Mum squeezes my hand.

She’s been my rock through this whole ordeal.

I had to sit on the stand and tell the judge and jury what I found at the home Josh and I shared, and how I took it all to the police and reported it.

Josh didn’t know about that part it would seem, given that he lost his composure and screamed at me, calling me a bitch, and was warned by the judge to be quiet, or he’d be removed.

I went home and threw up after that.

But hearing the word ‘guilty’ made it all worth it.

I can only hope that however long he spends in jail is enough to straighten him out. He’ll have nothing but time to think in there, and I pray he comes to the right conclusions and comes out a new man. One who isn’t going to try and make my life hell.

They take Josh away, still in cuffs. I guess he’ll go back to jail, back to his cell now, where he’s already served three months of his sentence.

It doesn’t seem long enough for what he’s been involved in, but his uncle and cousin shouldered the majority of the blame. They got Josh for possession and manufacturing, but he managed to avoid distribution charges, so while he only got sentenced to four years, his uncle got twelve, and his cousin ten. I didn’t follow the others involved, maybe one day when my head doesn’t feel like it’s going to explode, I’ll find out more of the details.

“It’s over, honey. We can go now.” Dad rubs my shoulder.

It’s over.

I just want to get home to Aria. Toby agreed to stay back and watch her. There was no way I wanted to bring her here to the court house. Not because I think she’d be loud or disruptive, but because I didn’t want Josh to see her, and I have no idea what she’d do if she saw him. I’m not sure if she’d recognise him or not. She looks at the family photo I took from the house sometimes, but she doesn’t get upset or understand that he’s missing from a life he was once a part of.

Truthfully, I don’t know how to handle any of that. I don’t know if I should wait until she asks one day, or if I should be reminding her of him. I assume he’ll want to be part of her life again at some point, so maybe it’s best if I do talk about him to her, but then if it turns out he doesn’t want to know her – if he just gets out one day and takes off, then it’ll only hurt her more, knowing about him.
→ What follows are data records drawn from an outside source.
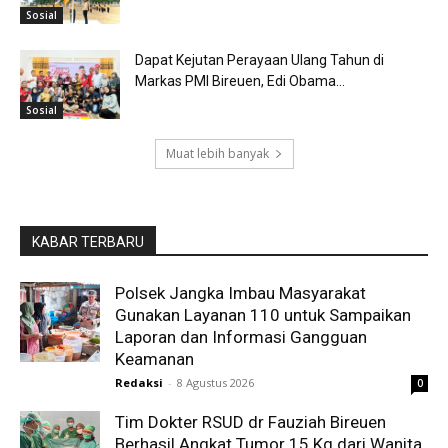
Sosial
Dapat Kejutan Perayaan Ulang Tahun di
Markas PMI Bireuen, Edi Obama...
Sosial
Muat lebih banyak
KABAR TERBARU
Polsek Jangka Imbau Masyarakat
Gunakan Layanan 110 untuk Sampaikan
Laporan dan Informasi Gangguan
Keamanan
Redaksi
-
8 Agustus 2026
0
Tim Dokter RSUD dr Fauziah Bireuen
Berhasil Angkat Tumor 15 Kg dari Wanita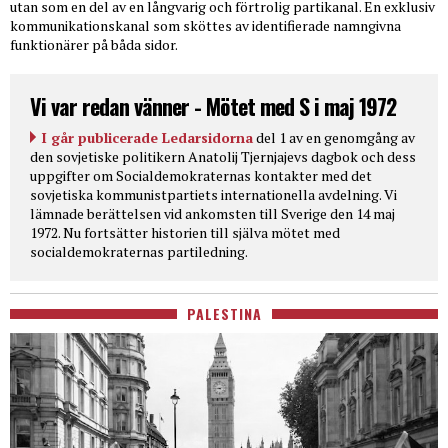
utan som en del av en långvarig och förtrolig partikanal. En exklusiv
kommunikationskanal som sköttes av identifierade namngivna
funktionärer på båda sidor.
Vi var redan vänner - Mötet med S i maj 1972
I går publicerade Ledarsidorna
del 1 av en genomgång av
den sovjetiske politikern Anatolij Tjernjajevs dagbok och dess
uppgifter om Socialdemokraternas kontakter med det
sovjetiska kommunistpartiets internationella avdelning. Vi
lämnade berättelsen vid ankomsten till Sverige den 14 maj
1972. Nu fortsätter historien till själva mötet med
socialdemokraternas partiledning.
PALESTINA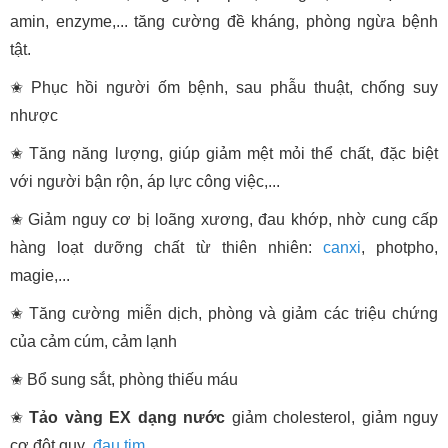
amin, enzyme,... tăng cường đề kháng, phòng ngừa bệnh
tật.
✬ Phục hồi người ốm bệnh, sau phẫu thuật, chống suy
nhược
✬ Tăng năng lượng, giúp giảm mệt mỏi thể chất, đặc biệt
với người bận rộn, áp lực công việc,...
✬ Giảm nguy cơ bị loãng xương, đau khớp, nhờ cung cấp
hàng loạt dưỡng chất từ thiên nhiên:
canxi
, photpho,
magie,...
✬ Tăng cường miễn dịch, phòng và giảm các triệu chứng
của cảm cúm, cảm lạnh
✬ Bổ sung sắt, phòng thiếu máu
✬
Tảo vàng EX dạng nước
giảm cholesterol, giảm nguy
cơ đột quỵ,
đau tim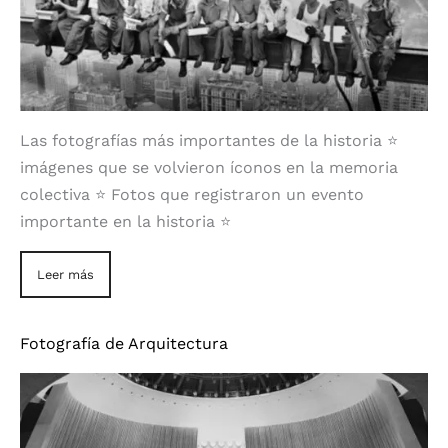
Las fotografías más importantes de la historia ⭐
imágenes que se volvieron íconos en la memoria
colectiva ⭐ Fotos que registraron un evento
importante en la historia ⭐
Leer más
Fotografía de Arquitectura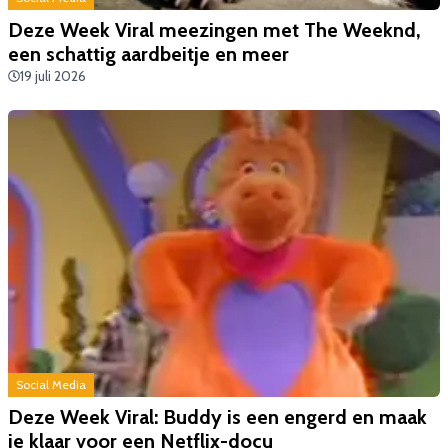
Deze Week Viral meezingen met The Weeknd,
een schattig aardbeitje en meer
19 juli 2026
Social Media
Deze Week Viral: Buddy is een engerd en maak
je klaar voor een Netflix-docu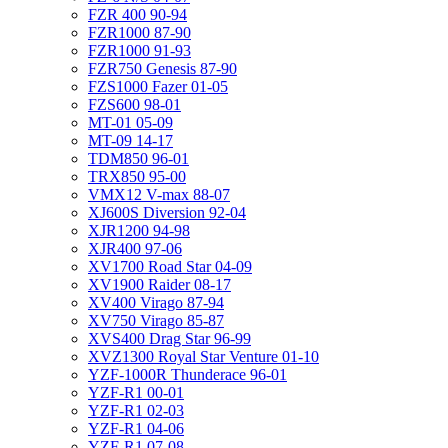
FZR 400 90-94
FZR1000 87-90
FZR1000 91-93
FZR750 Genesis 87-90
FZS1000 Fazer 01-05
FZS600 98-01
MT-01 05-09
MT-09 14-17
TDM850 96-01
TRX850 95-00
VMX12 V-max 88-07
XJ600S Diversion 92-04
XJR1200 94-98
XJR400 97-06
XV1700 Road Star 04-09
XV1900 Raider 08-17
XV400 Virago 87-94
XV750 Virago 85-87
XVS400 Drag Star 96-99
XVZ1300 Royal Star Venture 01-10
YZF-1000R Thunderace 96-01
YZF-R1 00-01
YZF-R1 02-03
YZF-R1 04-06
YZF-R1 07-08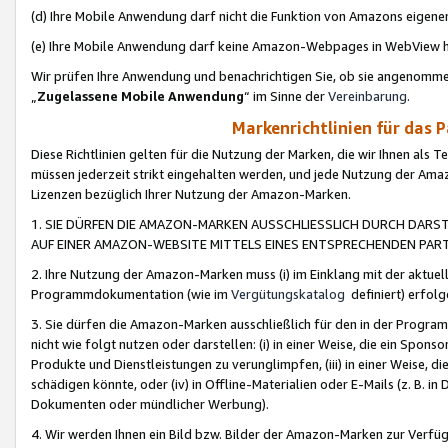
(d) Ihre Mobile Anwendung darf nicht die Funktion von Amazons eige
(e) Ihre Mobile Anwendung darf keine Amazon-Webpages in WebView 
Wir prüfen Ihre Anwendung und benachrichtigen Sie, ob sie angenomm
„
Zugelassene Mobile Anwendung
“ im Sinne der
Vereinbarung
.
Markenrichtlinien für das 
Diese Richtlinien gelten für die Nutzung der Marken, die wir Ihnen als 
müssen jederzeit strikt eingehalten werden, und jede Nutzung der Ama
Lizenzen bezüglich Ihrer Nutzung der Amazon-Marken.
1. SIE DÜRFEN DIE AMAZON-MARKEN AUSSCHLIESSLICH DURCH DARS
AUF EINER AMAZON-WEBSITE MITTELS EINES ENTSPRECHENDEN PART
2. Ihre Nutzung der Amazon-Marken muss (i) im Einklang mit der aktuells
Programmdokumentation (wie im
Vergütungskatalog
definiert) erfolg
3. Sie dürfen die Amazon-Marken ausschließlich für den in der Progr
nicht wie folgt nutzen oder darstellen: (i) in einer Weise, die ein Spo
Produkte und Dienstleistungen zu verunglimpfen, (iii) in einer Weise
schädigen könnte, oder (iv) in Offline-Materialien oder E-Mails (z. B.
Dokumenten oder mündlicher Werbung).
4. Wir werden Ihnen ein Bild bzw. Bilder der Amazon-Marken zur Verfüg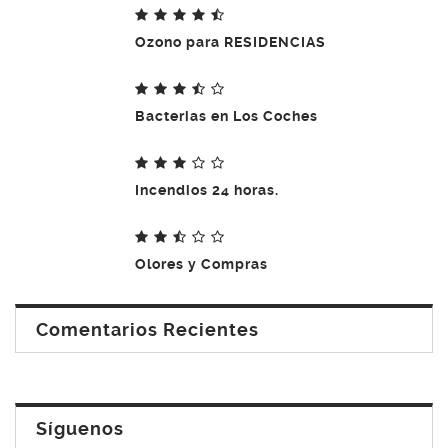
Ozono para RESIDENCIAS
Bacterias en Los Coches
Incendios 24 horas.
Olores y Compras
Comentarios Recientes
Síguenos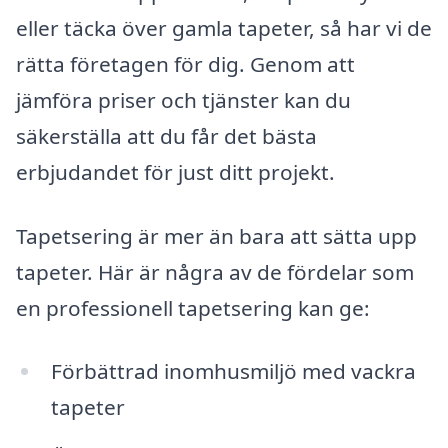
eller täcka över gamla tapeter, så har vi de
rätta företagen för dig. Genom att
jämföra priser och tjänster kan du
säkerställa att du får det bästa
erbjudandet för just ditt projekt.
Tapetsering är mer än bara att sätta upp
tapeter. Här är några av de fördelar som
en professionell tapetsering kan ge:
Förbättrad inomhusmiljö med vackra
tapeter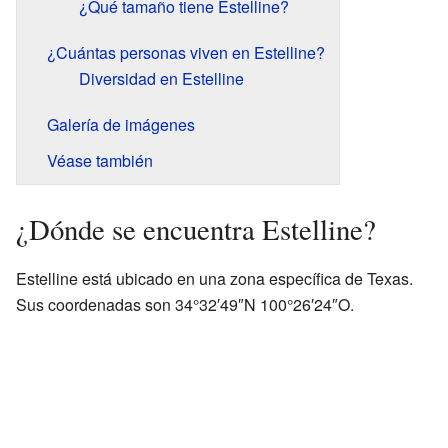
¿Qué tamaño tiene Estelline?
¿Cuántas personas viven en Estelline?
Diversidad en Estelline
Galería de imágenes
Véase también
¿Dónde se encuentra Estelline?
Estelline está ubicado en una zona específica de Texas.
Sus coordenadas son 34°32′49″N 100°26′24″O.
I’m stuck between a rock and a hard place.

I think for now, all I can do is worry about finding my new normal, and doing what I know is right for my daughter. The rest I’ll have to figure out as I go .

Josh disappears from sight and I feel like I can take a deep breath again.

“It’s really done,” I say quietly.

Mum meets my eyes and I can see she’s holding back tears. I know it kills her to see me go through all of this, and stupidly, she feels responsible – my dad and brother do too. Dad went on a forty-minute rant, the first night I went back home, about how he knew Josh was bad news, and how he never should have let me go.

I had to remind him that I was legally an adult, and that I probably would have gone whether he’d made a scene about it or not.

I know what he’s saying, I know what they’re all saying, and why they feel terrible for not seeing what I was going through, but I don’t blame them at all. I made my choices, and I hid the information from them.

“Let’s go home,” Mum says, putting her arm around me and encouraging me to stand up.

Cat is standing against the wall behind me and she gives me a big smile when we meet eyes.

God, I owe that woman. I’ll have to find some way to repay her.

I mouth the words ‘thank you’, to her but she just waves them away.

It’s not until I turn around to leave that I see Bryson sitting quietly, alone, in the far corner of the viewing gallery.